Joshua and Caleb sang two songs at the World Missions Conference at First Baptist Church Valdosta GA last night. They did a great job, and the theme for the evening seemed to be, “to make Him known, and to make Him famous.” Once they had finished their songs they sat down with me and right about the time they reached my pew the director of worship was directing the congregation to turn to a certain page in the hymnals. I reached for the hymnal and began looking for the page when Caleb looks up at me and asks, “dad, what is this?”
I explained that it was a hymnal, a book with songs written in it. It is a way for everyone to know the music and the words for particular songs. By this time we had begun to sing, and I showed him how to follow along by sliding my finger over the words and lines. Caleb caught on quickly, and it was at this point that I laughed to myself. I realized that even though my children have been in church their whole lives, that the boys at the age of nine, had never used a hymnal.
There are churches all over the nation that have been planted and use projectors and media instead of a hymnal, and because of this there will be a generation that will never know what a hymnal is nor how it was used. I am not commentating on the value of one over the other, but I am glad that my children will be able to experience both. There should however be some way of showing children how church has “been done” over the centuries so that a respect for history can be appreciated. My generation seems to disdain things like organs, hymnals, “dressing up”, but what they put in it’s place is not necessarily new, only new adaptions of older ways of doing things. It is amazing to me how the church goes from one way of doing things to another, thinking they are “cutting edge.” Let me give you an example.
The churches in Europe hundreds of years ago desired to teach the Scriptures to the masses of people who would come to their services. The problem was that most people were unable to read. So in order to teach them the stories of the Bible they had glass cut depicting images of the gospel, or they had statues placed throughout the worship area depicting various personalities of the Bible. The pinnacle of these depictions was Jesus on the cross. The problem was that eventually these statues became idols where people would pray to specific “saints,” and the method of teaching became corrupted. So protestants correctly did away with the statues, and Jesus on the cross in its houses of worship. The hymnal is a very useful tool for a congregation to follow a specific song, and still be “on the same page.”
But there are many (of my generation) who feel that it had become limited in the repertoire of songs and to sing songs outside of the hymnal were discouraged. So they got rid of it all together. But to not appreciate the songs that are in it, is just as foolish as discouraging the new doctrinally sound songs that have been written by artists today. We must be careful to not corrupt a method of teaching (or worship) nor to do a way with it if it is accomplishing its intended purpose. We must also, at the same time allow new ways of teaching and worship into our services. The universal church is generally slow to change.
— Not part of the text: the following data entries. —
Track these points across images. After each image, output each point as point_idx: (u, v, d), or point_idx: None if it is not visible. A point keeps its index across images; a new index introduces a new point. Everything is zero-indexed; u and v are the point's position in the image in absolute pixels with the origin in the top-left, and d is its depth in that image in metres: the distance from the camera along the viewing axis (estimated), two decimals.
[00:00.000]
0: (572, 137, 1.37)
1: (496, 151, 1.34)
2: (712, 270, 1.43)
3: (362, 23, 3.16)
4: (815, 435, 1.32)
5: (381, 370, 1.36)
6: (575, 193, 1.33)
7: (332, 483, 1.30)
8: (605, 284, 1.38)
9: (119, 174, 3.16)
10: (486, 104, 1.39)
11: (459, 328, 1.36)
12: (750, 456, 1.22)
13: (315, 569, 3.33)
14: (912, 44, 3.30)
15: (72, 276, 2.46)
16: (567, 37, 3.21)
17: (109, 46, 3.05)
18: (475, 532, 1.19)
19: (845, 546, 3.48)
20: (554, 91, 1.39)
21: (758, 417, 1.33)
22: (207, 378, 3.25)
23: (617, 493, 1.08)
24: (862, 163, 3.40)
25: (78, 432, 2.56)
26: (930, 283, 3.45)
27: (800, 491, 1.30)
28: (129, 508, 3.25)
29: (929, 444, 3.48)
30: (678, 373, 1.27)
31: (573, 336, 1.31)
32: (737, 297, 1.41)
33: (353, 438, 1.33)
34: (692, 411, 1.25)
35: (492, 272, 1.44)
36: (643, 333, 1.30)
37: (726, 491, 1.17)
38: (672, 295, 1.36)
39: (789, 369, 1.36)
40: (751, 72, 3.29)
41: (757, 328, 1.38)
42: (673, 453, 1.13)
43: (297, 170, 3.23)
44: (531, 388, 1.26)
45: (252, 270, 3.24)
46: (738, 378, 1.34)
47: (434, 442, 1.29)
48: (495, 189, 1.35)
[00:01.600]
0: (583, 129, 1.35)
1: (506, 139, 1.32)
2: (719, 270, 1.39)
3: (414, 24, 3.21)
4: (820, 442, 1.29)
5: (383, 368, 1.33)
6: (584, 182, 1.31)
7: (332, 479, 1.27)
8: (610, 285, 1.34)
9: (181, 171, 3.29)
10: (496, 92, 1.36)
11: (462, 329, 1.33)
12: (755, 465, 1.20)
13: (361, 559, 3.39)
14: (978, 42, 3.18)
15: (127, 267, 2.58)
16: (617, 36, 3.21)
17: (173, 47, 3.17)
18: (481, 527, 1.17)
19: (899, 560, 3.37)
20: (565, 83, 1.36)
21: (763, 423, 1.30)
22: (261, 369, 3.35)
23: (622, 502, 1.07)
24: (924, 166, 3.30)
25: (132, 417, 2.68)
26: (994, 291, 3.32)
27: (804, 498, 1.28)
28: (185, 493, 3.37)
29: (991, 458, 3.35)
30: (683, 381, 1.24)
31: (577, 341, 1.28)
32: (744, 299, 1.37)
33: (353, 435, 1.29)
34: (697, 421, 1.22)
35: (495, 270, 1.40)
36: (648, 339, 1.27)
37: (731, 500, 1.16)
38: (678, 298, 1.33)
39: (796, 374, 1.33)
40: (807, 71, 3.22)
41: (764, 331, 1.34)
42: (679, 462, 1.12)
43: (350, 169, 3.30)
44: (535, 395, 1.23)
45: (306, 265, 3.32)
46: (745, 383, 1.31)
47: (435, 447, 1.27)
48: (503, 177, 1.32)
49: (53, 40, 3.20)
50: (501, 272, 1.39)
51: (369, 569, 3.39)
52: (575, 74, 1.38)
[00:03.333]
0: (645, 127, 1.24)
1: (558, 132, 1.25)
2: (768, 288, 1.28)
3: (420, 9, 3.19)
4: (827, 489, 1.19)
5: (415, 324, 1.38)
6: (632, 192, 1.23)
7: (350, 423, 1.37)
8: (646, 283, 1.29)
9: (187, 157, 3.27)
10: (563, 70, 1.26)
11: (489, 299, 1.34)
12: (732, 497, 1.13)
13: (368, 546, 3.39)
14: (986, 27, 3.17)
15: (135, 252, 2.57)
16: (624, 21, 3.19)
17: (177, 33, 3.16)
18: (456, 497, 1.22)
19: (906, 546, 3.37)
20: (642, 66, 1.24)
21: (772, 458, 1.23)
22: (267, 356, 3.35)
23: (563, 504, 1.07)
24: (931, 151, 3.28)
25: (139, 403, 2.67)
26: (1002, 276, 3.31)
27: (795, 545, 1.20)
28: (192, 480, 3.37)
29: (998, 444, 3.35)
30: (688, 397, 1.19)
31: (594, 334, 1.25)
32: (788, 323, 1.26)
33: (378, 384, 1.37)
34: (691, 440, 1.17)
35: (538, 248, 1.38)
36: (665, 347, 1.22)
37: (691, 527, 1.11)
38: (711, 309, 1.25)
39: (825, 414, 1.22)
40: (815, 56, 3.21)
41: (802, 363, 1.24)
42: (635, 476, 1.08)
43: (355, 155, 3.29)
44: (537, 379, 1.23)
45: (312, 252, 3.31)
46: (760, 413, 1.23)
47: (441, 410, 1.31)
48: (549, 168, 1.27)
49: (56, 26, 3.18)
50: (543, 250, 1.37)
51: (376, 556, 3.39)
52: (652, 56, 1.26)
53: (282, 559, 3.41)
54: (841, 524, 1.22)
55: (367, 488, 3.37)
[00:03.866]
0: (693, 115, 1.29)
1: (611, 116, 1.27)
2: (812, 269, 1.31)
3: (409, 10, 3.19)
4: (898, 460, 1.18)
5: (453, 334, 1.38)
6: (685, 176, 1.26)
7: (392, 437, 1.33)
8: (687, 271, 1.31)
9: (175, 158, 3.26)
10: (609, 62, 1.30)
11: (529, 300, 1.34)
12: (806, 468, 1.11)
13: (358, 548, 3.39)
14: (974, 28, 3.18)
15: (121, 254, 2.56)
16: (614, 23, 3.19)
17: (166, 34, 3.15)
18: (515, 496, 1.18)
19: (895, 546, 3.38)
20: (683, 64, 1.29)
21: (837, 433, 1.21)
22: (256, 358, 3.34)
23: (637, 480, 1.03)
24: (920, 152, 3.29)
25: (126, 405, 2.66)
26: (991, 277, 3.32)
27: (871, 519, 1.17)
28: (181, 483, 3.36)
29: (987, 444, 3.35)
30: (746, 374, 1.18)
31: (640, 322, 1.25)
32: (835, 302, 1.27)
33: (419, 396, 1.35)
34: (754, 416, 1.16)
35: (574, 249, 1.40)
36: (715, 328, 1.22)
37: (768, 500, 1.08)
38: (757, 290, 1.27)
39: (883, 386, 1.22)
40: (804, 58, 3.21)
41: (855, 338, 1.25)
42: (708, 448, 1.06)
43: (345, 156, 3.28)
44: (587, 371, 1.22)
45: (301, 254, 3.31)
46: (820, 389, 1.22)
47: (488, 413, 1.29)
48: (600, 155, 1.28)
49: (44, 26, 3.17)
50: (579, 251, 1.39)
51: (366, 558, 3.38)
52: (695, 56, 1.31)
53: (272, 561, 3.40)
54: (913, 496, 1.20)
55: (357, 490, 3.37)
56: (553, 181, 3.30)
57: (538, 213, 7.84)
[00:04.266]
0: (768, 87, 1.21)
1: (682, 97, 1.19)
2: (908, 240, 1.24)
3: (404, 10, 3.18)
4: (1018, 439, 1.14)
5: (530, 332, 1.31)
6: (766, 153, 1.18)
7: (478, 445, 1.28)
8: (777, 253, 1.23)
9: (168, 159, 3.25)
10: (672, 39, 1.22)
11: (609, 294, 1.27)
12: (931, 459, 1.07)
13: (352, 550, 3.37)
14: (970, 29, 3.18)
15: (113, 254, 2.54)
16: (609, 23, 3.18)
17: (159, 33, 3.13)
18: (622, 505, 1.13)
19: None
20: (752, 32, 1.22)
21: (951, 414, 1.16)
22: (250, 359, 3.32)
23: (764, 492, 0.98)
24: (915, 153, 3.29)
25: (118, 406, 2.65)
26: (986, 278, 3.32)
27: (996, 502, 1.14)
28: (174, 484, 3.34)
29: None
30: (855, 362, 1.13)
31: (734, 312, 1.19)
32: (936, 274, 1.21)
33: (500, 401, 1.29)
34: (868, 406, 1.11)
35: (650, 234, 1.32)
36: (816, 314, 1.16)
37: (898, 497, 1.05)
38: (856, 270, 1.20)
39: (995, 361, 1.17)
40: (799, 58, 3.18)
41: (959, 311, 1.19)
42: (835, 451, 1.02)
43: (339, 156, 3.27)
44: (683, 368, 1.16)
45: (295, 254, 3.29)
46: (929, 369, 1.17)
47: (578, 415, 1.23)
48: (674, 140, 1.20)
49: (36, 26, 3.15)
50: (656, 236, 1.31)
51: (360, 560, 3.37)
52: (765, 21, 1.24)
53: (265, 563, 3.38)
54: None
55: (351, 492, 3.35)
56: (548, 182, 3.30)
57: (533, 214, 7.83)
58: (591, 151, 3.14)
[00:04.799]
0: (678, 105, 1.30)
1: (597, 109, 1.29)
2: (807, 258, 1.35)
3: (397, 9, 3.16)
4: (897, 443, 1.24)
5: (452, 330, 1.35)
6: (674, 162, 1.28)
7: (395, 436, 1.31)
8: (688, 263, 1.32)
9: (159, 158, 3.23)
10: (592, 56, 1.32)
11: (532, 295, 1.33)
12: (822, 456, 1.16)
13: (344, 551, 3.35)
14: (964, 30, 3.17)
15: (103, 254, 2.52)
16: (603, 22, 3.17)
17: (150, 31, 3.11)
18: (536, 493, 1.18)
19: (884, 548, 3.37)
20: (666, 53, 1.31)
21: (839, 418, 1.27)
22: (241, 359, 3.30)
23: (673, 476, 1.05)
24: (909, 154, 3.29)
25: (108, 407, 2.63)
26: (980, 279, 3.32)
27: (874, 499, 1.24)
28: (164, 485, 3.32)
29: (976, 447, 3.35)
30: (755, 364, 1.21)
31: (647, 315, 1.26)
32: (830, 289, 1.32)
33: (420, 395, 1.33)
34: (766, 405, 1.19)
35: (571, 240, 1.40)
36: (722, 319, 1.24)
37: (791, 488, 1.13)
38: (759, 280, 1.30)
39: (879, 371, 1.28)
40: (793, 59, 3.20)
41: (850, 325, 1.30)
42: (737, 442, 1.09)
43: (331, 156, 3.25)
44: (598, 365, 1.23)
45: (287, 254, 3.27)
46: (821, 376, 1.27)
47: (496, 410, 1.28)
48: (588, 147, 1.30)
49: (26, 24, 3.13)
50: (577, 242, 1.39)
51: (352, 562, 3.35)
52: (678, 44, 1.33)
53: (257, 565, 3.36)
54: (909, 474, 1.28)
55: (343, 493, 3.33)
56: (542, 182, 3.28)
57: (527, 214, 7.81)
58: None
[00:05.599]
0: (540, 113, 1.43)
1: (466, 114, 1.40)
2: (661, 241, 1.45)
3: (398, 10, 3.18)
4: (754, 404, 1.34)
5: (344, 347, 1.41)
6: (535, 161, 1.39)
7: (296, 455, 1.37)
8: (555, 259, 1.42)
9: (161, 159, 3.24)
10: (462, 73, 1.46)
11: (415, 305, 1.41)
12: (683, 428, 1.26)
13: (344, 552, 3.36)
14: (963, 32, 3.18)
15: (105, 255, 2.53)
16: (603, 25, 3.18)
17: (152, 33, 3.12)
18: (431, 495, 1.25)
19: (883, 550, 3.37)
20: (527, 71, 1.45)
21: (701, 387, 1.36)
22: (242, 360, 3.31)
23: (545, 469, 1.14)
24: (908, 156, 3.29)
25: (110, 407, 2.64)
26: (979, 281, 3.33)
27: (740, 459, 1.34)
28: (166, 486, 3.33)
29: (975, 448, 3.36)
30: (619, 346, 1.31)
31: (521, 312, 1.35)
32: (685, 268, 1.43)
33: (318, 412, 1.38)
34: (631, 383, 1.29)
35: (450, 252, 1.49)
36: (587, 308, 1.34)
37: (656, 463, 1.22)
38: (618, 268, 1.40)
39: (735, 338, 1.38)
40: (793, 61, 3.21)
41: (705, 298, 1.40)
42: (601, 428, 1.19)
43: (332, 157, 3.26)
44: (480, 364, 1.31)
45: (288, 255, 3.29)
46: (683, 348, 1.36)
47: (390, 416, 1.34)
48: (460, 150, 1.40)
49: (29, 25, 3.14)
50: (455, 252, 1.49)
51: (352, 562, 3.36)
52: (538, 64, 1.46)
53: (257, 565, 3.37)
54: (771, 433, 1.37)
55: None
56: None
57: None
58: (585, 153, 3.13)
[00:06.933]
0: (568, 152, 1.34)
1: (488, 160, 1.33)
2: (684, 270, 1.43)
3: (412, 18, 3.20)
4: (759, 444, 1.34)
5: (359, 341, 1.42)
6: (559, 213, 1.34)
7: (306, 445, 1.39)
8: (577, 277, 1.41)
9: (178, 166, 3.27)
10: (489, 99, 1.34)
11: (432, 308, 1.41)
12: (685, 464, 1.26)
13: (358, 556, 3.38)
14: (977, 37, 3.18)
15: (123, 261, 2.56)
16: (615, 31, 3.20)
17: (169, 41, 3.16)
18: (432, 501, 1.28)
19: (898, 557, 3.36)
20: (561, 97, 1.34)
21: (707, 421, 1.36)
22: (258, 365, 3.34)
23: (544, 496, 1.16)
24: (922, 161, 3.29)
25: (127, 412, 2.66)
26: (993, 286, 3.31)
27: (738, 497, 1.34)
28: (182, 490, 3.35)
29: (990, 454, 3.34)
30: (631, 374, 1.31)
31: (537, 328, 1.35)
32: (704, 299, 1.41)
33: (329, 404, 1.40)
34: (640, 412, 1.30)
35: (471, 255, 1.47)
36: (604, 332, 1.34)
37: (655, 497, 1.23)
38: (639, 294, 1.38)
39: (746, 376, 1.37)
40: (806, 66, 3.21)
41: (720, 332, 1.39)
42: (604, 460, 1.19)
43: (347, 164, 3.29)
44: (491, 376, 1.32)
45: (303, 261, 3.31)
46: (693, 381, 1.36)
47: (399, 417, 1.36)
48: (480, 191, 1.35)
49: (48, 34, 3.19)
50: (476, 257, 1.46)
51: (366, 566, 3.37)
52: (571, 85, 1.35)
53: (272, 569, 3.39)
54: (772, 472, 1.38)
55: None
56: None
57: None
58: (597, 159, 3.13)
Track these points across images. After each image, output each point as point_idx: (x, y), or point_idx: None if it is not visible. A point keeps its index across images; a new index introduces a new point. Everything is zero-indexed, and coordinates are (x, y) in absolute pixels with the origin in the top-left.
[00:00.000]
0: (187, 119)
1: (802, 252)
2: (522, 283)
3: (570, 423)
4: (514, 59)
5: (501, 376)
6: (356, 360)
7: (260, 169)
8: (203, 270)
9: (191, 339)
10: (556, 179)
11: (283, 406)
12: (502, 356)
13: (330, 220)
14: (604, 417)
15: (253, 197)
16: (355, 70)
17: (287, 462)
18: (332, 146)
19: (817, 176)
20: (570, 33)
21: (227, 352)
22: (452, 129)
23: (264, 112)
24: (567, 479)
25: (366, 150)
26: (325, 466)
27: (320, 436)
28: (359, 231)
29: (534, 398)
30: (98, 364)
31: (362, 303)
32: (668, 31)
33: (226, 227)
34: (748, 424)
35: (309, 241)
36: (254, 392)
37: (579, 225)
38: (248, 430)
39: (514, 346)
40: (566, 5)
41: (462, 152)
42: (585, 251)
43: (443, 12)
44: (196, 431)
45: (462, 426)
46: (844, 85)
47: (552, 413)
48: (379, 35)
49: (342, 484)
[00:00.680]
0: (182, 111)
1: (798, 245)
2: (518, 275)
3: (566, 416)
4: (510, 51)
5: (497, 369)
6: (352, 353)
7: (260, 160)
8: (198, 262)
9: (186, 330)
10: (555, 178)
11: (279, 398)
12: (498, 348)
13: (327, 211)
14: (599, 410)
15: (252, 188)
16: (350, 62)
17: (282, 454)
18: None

This is good in that most fads come and go without affecting the church with heresy. But at the same time good methods of worship and teaching are ignored (or even falsely discredited simply because it is new). The church as a whole, as it abides in Christ  and seeks to be obedient and faithful to Him will be able to accurately negotiate these treacherous waters.
So perhaps I will add writeÂ church history appreciation for kids to my “to do” list.